WHAT THE EXERCISE ASKS: Reproduce the financial passage below word for word, from "Interest Expense. Interest" to "revolving credit facility.".

GIVEN PASSAGE:
******************************

Interest Expense. Interest expense increased to $22.9 million during the nine months ended September 30, 2016 from $20.6 million during the same period in 2015. The increase is primarily due to the higher interest rate from the recent debt amendment and increased borrowings on the revolving credit facility.

 

Non-GAAP Financial Measure

 

We report our consolidated financial statements in accordance with GAAP. We present the non-GAAP performance measure of adjusted EBITDA to assist us in explaining underlying performance trends in our business, which we believe will enhance investors’ ability to analyze trends in our business and evaluate our performance relative to other companies. We define adjusted EBITDA as loss from operations plus depreciation and amortization, loss on disposal of property and equipment, exit activities, restructuring and impairments, stock-based compensation, strategic alternatives and related costs, organizational realignment costs and acquisition costs.

 

As a non-GAAP financial measure, adjusted EBITDA should not be considered in isolation of, or as a substitute for, net loss, loss from operations or other GAAP measures as an indicator of operating performance. Our calculation of adjusted EBITDA may differ from others in our industry and is not necessarily comparable with similar titles used by other companies.

******************************

SUPPLIED RECORDS:
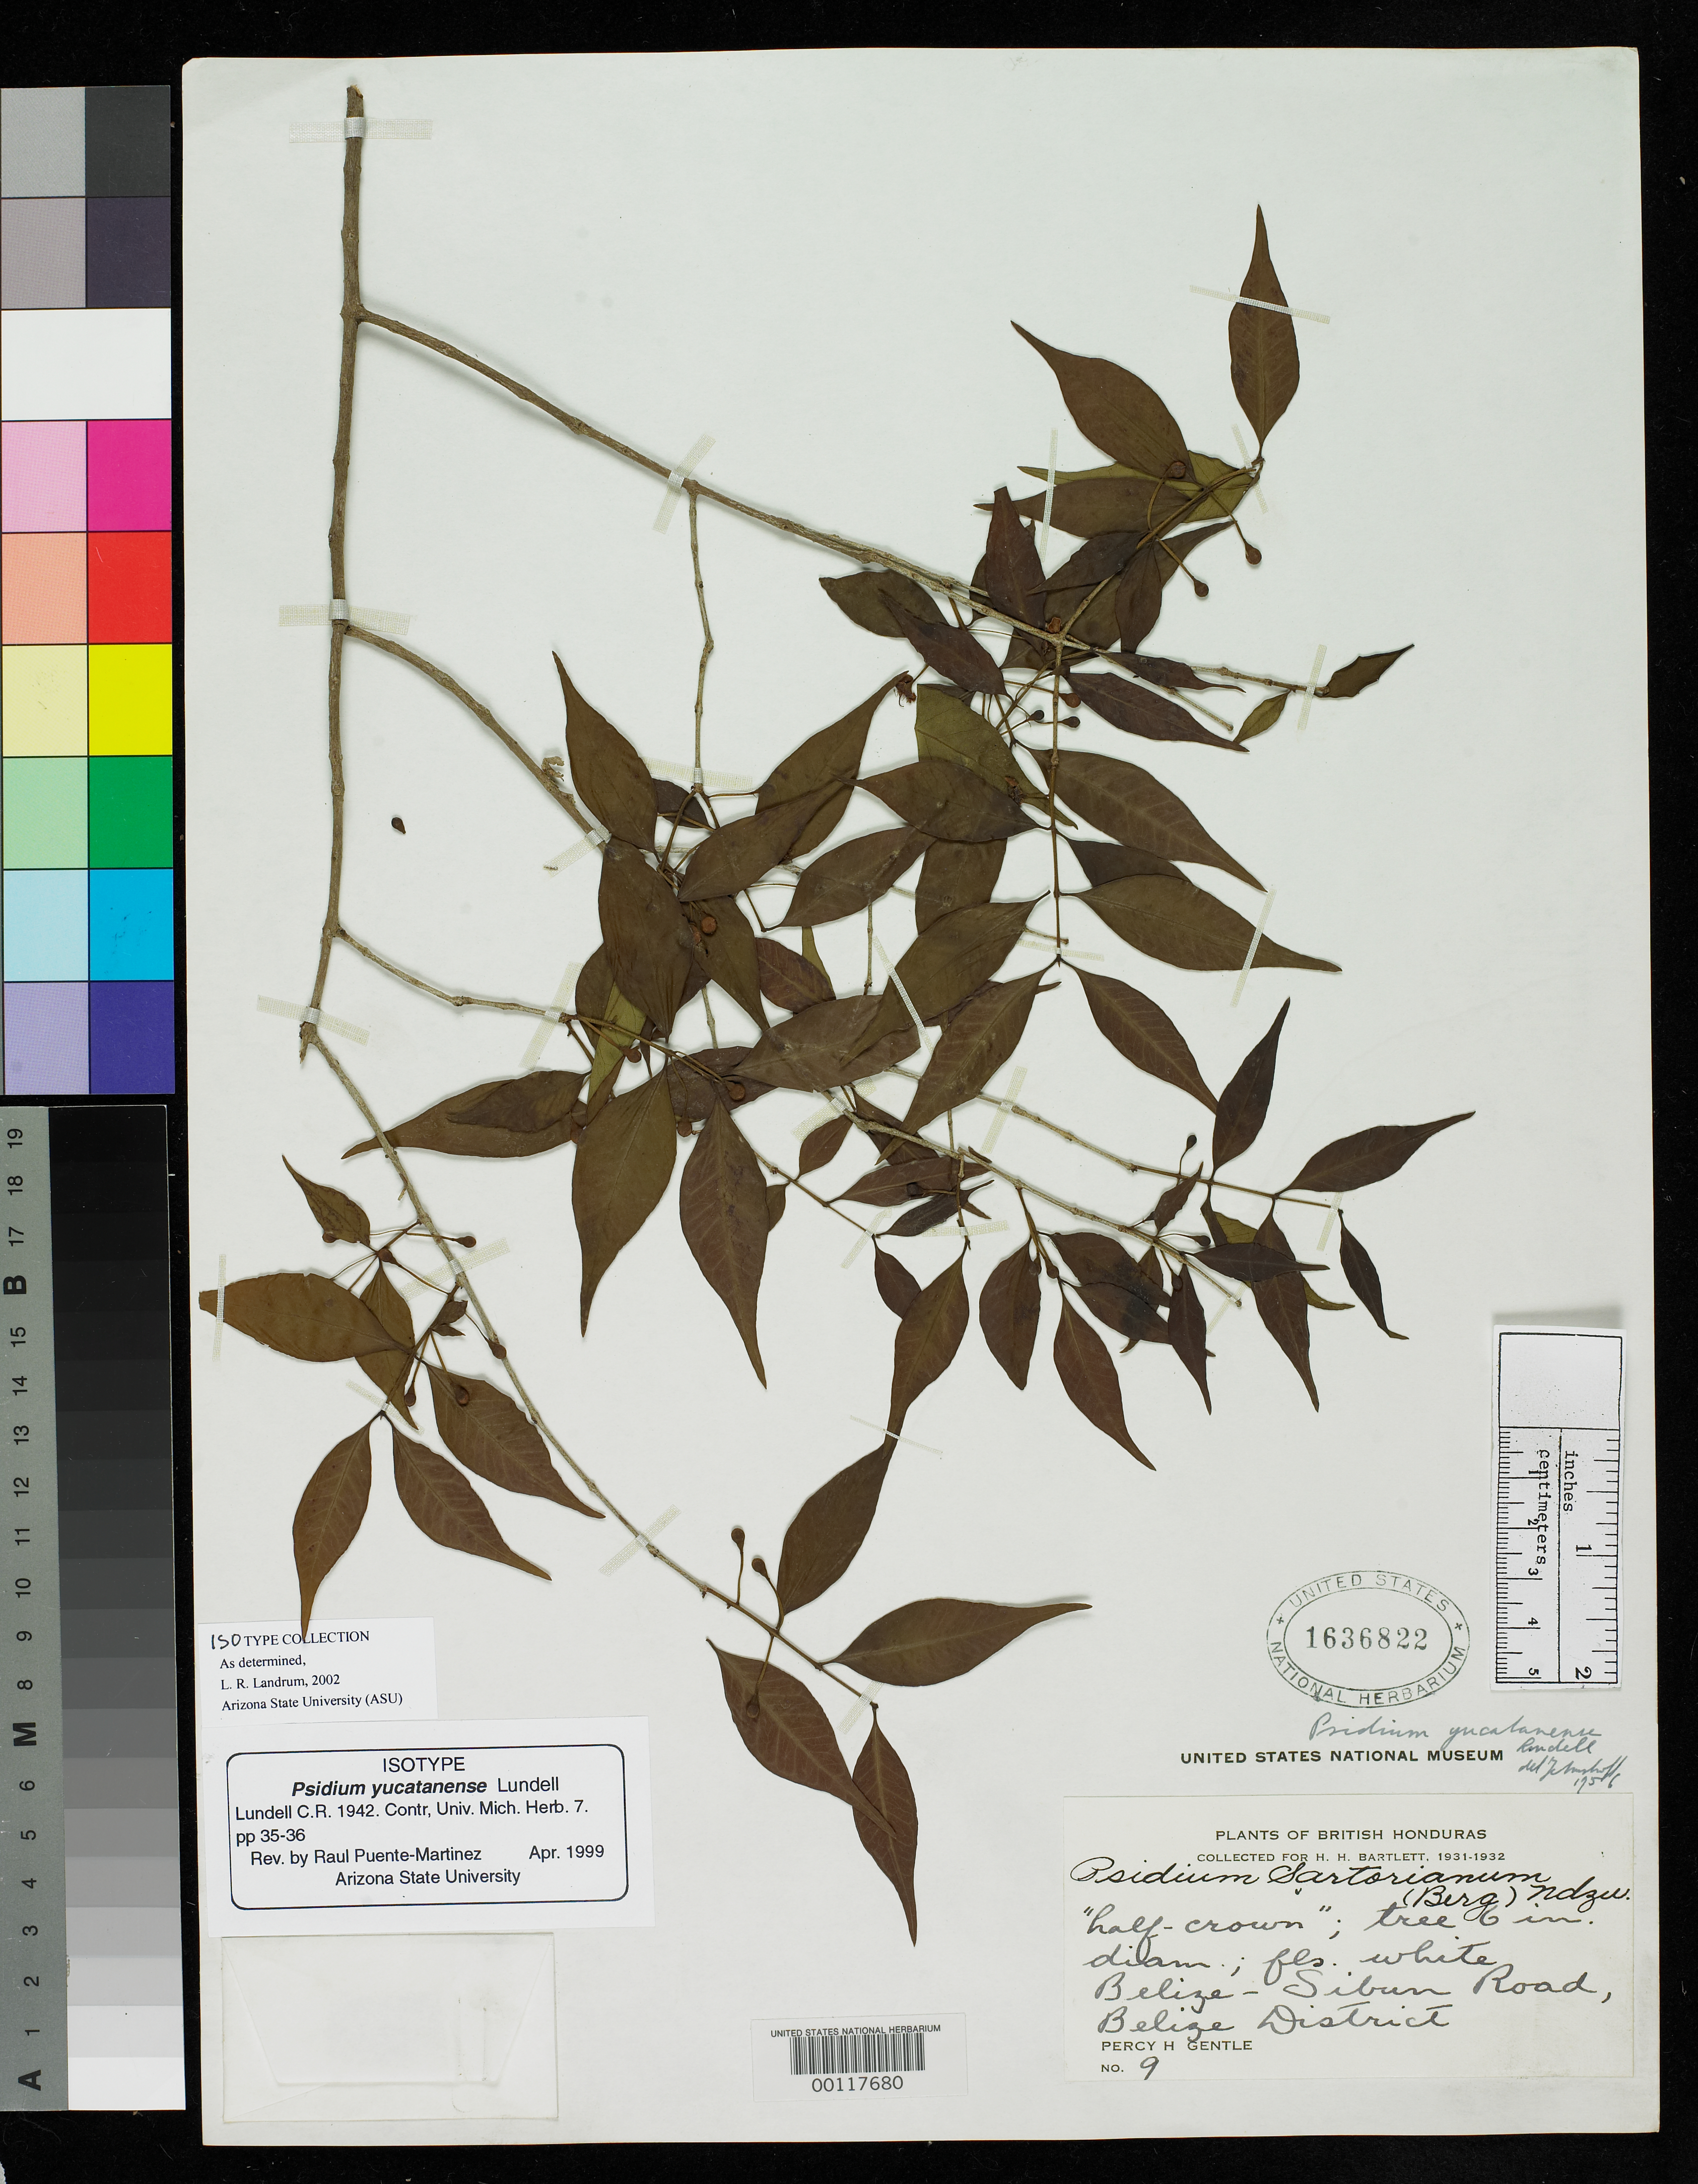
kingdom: Plantae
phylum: Tracheophyta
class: Magnoliopsida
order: Myrtales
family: Myrtaceae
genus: Psidium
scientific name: Psidium yucatanense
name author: Lundell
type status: Isotype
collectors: P. H. Gentle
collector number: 9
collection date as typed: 1931 to -- --- 1932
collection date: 1931/1932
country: Belize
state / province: Belize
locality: Belize-Sibun Road, Belize District.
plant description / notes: =Psidium sartorianum (Berg) Niedenzu, acc. to various references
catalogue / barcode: US 1636822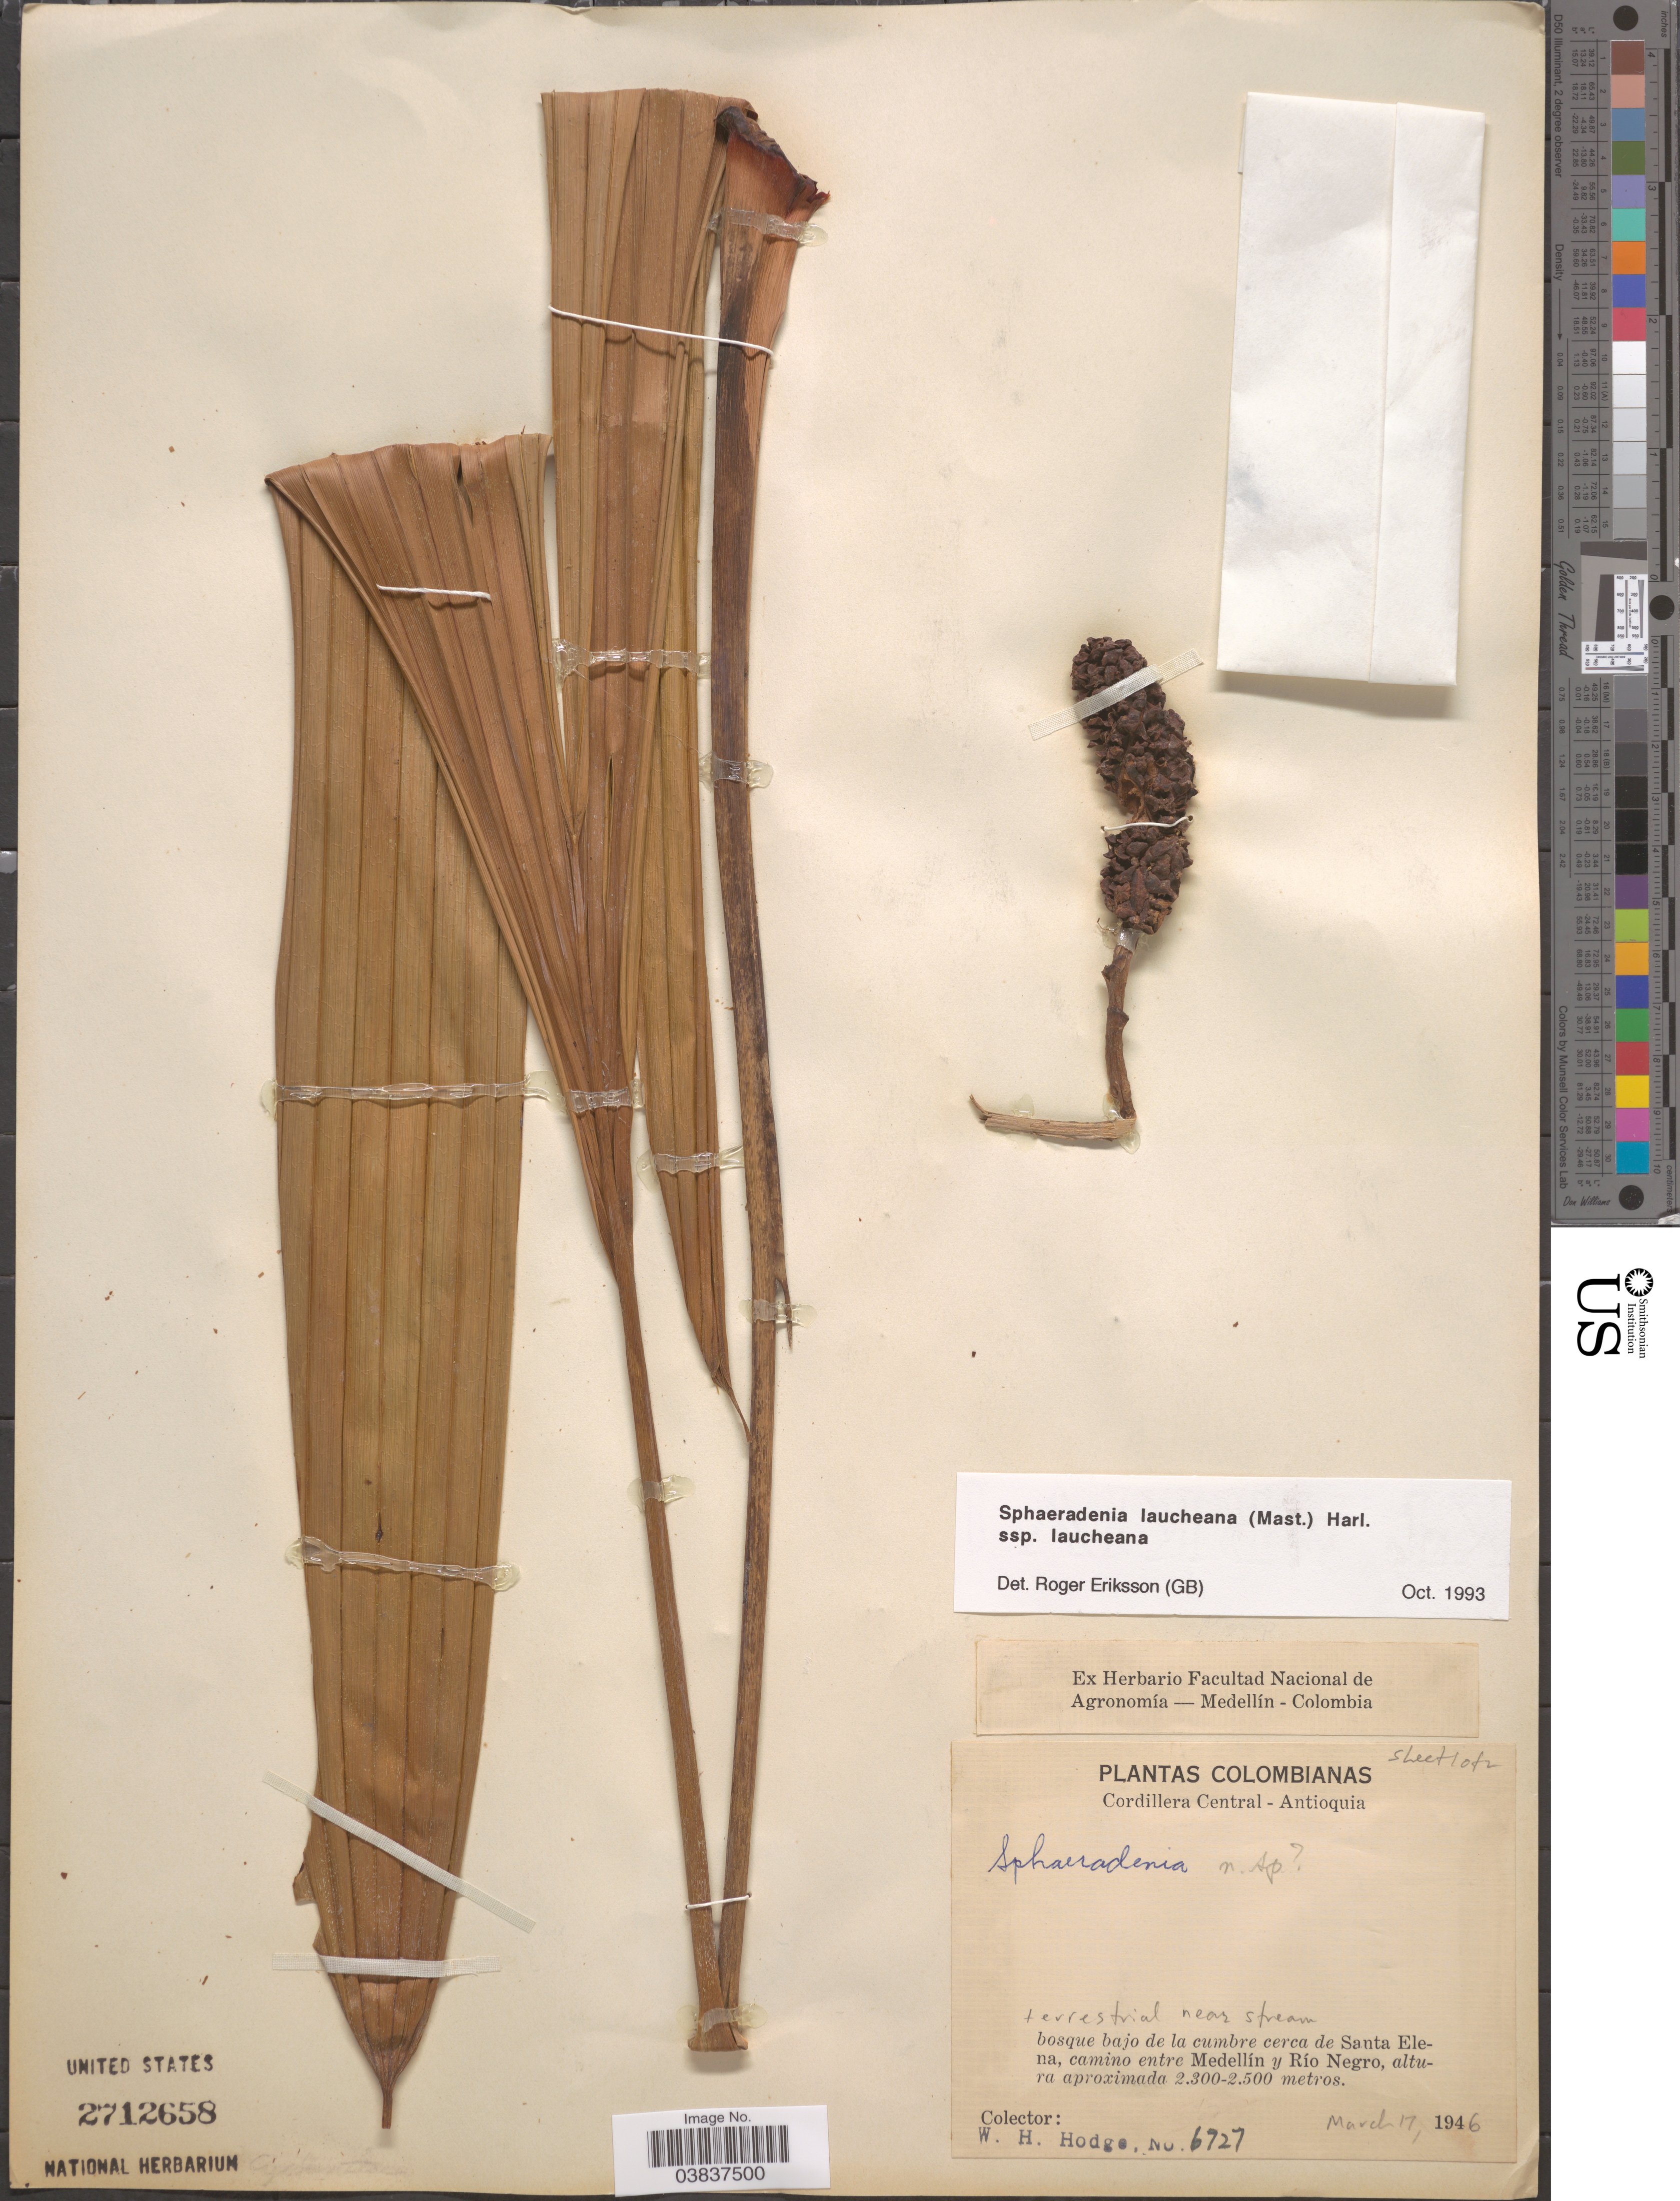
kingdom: Plantae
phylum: Tracheophyta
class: Liliopsida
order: Pandanales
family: Cyclanthaceae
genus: Sphaeradenia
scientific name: Sphaeradenia laucheana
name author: (Mast.) Harling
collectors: W. Hodge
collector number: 6727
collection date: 1946-03-17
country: Colombia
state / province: Antioquia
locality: Cordillera Central. Bosque bajo de la cumbre cerca de Santa Elena, camino entre Medellín y Río Negro.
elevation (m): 2300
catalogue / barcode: US 2712658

******************************

ANSWER TO THE EXERCISE:
Interest Expense. Interest expense increased to $22.9 million during the nine months ended September 30, 2016 from $20.6 million during the same period in 2015. The increase is primarily due to the higher interest rate from the recent debt amendment and increased borrowings on the revolving credit facility.